The Biblical reference could also be to John 13:34 "I give you a new commandement, that you love one another. Just as I have loved you, you also should love one another." Surely it is more likely a minister would preach using a Gospel text, especially one from a Last Supper narrative, on Easter Day.

Rich Merne   Link to this

P.B.
L&M footnote, "poor wretch", 'endearment'
My L&M doesn't mention "endearment" in this footnote. Is it possible that there be this inconsistency? I'm decidedly of the belief anyway, that Sam does use it as such. "Affectionate", is mentioned in the select glossary, and in the large glossary, "poor wretch2, is indicated as referring to male and female. Ref. my annotation, 11.40am. above.

Mary   Link to this

poor wretch

The 1995 (Harper Collins)publication of L&M glosses this as a term of endearment in the footnote. Could it have been omitted in an earlier publication? As far as one can tell there has only been one edition of L&M.

Rich Merne   Link to this

Mary,
I'm interested to get to the bottom of this: is "endearment" in the actual page footnote? because it's not in mine, G. Bell 1970. Mine is precisely as in my annote above.
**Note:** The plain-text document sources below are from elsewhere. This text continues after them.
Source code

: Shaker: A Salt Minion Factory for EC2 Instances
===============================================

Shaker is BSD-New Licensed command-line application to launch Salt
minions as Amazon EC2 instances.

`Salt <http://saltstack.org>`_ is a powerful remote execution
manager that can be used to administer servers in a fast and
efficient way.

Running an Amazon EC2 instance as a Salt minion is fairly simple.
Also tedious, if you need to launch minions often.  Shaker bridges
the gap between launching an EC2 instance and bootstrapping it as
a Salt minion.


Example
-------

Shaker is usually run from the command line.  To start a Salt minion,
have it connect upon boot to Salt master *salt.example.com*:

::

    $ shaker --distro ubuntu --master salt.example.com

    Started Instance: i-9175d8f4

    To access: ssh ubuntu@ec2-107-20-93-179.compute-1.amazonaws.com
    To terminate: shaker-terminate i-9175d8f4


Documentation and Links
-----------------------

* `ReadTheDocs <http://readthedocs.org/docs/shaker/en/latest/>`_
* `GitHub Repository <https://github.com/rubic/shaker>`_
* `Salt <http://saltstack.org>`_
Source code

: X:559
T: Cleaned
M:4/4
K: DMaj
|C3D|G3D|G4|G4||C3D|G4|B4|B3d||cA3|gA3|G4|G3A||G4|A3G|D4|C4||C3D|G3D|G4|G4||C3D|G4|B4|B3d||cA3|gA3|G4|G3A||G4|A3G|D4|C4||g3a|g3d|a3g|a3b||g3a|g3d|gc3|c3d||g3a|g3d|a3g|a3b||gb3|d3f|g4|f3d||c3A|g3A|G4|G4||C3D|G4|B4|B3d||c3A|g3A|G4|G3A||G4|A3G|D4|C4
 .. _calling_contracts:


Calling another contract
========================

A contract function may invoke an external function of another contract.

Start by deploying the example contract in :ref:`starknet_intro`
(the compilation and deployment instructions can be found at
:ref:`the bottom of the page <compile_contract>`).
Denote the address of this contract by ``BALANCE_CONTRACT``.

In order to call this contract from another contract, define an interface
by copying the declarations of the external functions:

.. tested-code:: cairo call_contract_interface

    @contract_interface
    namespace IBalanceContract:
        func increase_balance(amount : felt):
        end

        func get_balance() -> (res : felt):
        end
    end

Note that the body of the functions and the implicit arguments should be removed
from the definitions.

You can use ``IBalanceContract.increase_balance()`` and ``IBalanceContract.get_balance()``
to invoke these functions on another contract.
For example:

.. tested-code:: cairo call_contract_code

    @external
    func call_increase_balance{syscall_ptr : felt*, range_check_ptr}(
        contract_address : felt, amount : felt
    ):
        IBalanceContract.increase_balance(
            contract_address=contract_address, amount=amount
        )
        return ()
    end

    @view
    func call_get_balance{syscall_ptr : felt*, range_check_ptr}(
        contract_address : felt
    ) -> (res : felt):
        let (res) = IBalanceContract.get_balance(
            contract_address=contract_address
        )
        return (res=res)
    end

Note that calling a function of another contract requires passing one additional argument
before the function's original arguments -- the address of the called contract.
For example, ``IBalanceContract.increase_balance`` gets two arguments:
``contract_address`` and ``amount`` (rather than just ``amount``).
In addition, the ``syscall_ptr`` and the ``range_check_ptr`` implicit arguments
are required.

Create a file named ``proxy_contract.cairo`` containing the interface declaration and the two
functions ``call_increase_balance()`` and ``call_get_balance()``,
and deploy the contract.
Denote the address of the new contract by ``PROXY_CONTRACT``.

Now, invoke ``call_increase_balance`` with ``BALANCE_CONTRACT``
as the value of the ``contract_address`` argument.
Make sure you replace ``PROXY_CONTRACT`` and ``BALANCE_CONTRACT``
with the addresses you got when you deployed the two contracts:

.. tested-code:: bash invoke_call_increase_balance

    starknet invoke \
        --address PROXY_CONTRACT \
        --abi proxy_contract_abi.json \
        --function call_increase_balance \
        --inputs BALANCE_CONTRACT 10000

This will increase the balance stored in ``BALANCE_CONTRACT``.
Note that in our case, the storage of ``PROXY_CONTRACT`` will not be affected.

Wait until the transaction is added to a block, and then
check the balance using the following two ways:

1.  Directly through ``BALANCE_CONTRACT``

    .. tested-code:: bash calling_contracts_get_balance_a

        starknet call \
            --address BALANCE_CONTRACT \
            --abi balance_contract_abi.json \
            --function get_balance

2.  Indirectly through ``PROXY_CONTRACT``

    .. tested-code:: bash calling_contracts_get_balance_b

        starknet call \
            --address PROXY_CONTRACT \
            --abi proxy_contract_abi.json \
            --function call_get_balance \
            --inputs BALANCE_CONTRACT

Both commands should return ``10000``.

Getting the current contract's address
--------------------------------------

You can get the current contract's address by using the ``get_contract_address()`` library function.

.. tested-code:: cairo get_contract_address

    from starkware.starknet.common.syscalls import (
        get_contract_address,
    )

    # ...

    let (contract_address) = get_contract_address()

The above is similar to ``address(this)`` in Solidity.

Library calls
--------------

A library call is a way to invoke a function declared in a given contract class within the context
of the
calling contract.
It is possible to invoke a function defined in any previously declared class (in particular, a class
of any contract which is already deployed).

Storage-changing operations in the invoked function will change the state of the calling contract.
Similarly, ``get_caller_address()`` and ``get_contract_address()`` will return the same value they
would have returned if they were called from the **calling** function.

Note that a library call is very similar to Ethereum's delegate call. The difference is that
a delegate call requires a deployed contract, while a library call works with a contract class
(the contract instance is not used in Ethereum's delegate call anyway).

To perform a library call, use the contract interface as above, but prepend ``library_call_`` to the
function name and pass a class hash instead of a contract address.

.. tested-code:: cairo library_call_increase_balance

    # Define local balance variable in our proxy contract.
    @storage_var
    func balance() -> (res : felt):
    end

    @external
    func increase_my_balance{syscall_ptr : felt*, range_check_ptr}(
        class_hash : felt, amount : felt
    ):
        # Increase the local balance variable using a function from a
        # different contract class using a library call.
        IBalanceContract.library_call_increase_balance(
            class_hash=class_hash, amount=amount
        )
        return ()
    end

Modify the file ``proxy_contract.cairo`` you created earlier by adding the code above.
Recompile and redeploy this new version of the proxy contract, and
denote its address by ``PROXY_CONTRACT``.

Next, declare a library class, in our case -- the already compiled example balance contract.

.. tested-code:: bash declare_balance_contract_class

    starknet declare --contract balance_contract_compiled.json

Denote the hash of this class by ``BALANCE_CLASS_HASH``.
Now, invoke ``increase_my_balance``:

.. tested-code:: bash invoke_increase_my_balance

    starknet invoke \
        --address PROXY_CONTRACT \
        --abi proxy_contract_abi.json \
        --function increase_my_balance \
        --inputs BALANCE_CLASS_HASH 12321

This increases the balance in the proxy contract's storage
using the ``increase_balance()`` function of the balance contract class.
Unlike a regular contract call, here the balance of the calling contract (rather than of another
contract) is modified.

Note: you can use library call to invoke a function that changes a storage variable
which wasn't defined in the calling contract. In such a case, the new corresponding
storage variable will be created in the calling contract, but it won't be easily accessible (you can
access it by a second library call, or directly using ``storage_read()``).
Paul Brewster   Link to this

Rich
As hard as it is to believe, we've been here before. L&M seem to have made "corrections" in the various editions without leaving any indications. See the discussion of cap/nap/crap in http://www.pepysdiary.com/diary/1660/07/11/ You'll have to read a bit in the discussion because it is a lengthy one and the bit about differences within the L&M comes a deep in the discussion.

Rich Merne   Link to this

Paul,
Thanks for that info. I had a squint at the discussion you pointed to. I still don't know if my annote, 8.48 am today is actually another inconsistancy in L&M.
Mary, "glosses this as a term of endearment in the footnote", *does the word "endearment", appear in the *page* footnote?* Can you clarify, Mary

Emilio   Link to this

She wouldn't lie to you; here's the footnote (mine from the 2000 reprint of the 1995 ed.) verbatim: "A term of endearment which Pepys often applies to his wife: modern equivalents would be 'poor thing', 'poor dear'."

Rich Merne   Link to this

Emilio,
OK, thank you all. For the same record here's my footnote, literatim. "6. A term Pepys often applies to his wife: modern equivalents would be 'poor thing', 'poor dear'. Glossary, "Poor wretch (affectionate): poor soul", L&M, G.Bell London 1970. Hope this is it, apologies for dragging this out. (PP)=perish the pedants!!

Bill   Link to this

Agreeing with Wim, above:

and made a gracy sermon, like a Presbyterian.
---Diary and correspondence of Samuel Pepys, the diary deciphered by J. Smith. 1854.